Nowadays things have improved vastly in this respect. There are post-graduate classes of all sorts; but I am not quite sure that a visitor from abroad with only a few months—it may be only a few days—to spare could put his hand at once on the special information he might be in search of, or on the person or persons who could or would guide him to that information. Nor—and this is an important consideration from the standpoint of a bashful man—would he feel quite certain that he was heartily welcomed by those who might be able to supply his wants* Had such a Society as ours existed thirty-three years ago, I would not have had to go to the British Museum for my tropical pathology; I would have been put in touch at once with those who could have taught me, or been put in the way of being taught. Notwithstanding the greatly-increased facilities of recent times, there is still, in my opinion, room in London in the way I indicate, and especially in our particular branch of practice. The stranger might still have to search, perhaps in vain, for the hand that would welcome and assist him. I trust that our Society will supply this welcome and this assistance.

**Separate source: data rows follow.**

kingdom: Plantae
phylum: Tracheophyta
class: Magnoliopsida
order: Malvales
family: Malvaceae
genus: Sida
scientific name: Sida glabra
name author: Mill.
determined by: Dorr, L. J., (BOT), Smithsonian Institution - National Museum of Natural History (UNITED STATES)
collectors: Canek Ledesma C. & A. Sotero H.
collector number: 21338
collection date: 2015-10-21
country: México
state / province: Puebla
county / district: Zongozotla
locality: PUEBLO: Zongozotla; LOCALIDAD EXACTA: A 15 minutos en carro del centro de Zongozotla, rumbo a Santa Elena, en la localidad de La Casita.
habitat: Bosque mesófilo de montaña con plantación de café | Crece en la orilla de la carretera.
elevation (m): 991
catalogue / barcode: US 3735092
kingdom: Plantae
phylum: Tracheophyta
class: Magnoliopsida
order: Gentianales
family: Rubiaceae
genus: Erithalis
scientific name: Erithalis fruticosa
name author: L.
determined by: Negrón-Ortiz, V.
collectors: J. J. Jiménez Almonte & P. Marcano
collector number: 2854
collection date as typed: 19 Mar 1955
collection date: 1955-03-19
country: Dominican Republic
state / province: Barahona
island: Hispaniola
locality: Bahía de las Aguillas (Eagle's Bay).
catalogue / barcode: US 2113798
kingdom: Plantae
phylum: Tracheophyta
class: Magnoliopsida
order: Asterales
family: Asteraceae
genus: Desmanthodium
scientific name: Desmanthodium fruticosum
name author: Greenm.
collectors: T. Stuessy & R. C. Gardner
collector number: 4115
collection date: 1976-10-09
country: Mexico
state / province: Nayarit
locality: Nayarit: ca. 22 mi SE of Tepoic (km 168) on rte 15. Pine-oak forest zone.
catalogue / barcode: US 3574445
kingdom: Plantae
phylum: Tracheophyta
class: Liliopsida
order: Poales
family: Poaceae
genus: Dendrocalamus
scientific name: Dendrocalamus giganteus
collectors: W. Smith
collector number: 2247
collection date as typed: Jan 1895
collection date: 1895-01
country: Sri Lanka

Again reverting to my personal experience, I once more came to London on furlough in the year 1882-3 with the same object in view—to learn the latest in medicine and surgery, especially in their application to tropical medicine. I heard plenty about the tubercle bacillus, but although I visited the Societies and became acquainted with many medical men of standing, I did not once hear of Laveran's important discovery of the malaria parasite. Indeed, it was not until I returned to China that I heard about it. I read Laveran's first book with great interest, and as I had abundant material at my command, I set to work to find the organism he described. Although repeated and prolonged attempts were made, I completely failed in my search, and almost became a sceptic about the existence of the Plasmodium, and it was not until I returned to England in 1889, and not until I had renewed opportunities of working on the subject at the Seamen's Hospital, that I saw for the first time the malaria parasite. But by that time my chances of fruitful work had gone. I had no longer abundance of material at my command. My failure to find the parasite when in China was entirely attributable to faulty technique, not from want of opportunity. Had there been a Tropical Society in 1883, doubtless Laveran's discovery would have been a prominent subject for discussion, the technique for its demonstration would have been familiar to the Fellows, and I should have gone back to China in a satisfactory position to pursue its study under favourable circumstances. I lost ten years by this.

Now, what happened to me in this matter of the malaria parasite, has, I know, happened to others equally interested in tropical medicine, equally keen to study it, and, if possible to advance it. And not only in this matter of the malaria parasite, but in other and similar organisms. They have had no opportunity of seeing these things, in their Hying visits to this country, or of learning how to recognise them. They go abroad, and, although anxious to work, they are not in a position to work in a fruitful way. The tropical schools do much, but they do not adequately supply the wants of the flying visitor. I take it that our Society has a distinct role in this direction. It will be powerfully educative, and no one wishing to get abreast of the actual position of tropical medicine at the time of his visit to London need go away ignorant on any particular point, no matter how recently it may have cropped up.


Dr. C. W. Daniels, Director London School of Tropical Medicine, gave an Epidiascope Demonstration of various microscopic and other objects of interest in Tropical Medicine.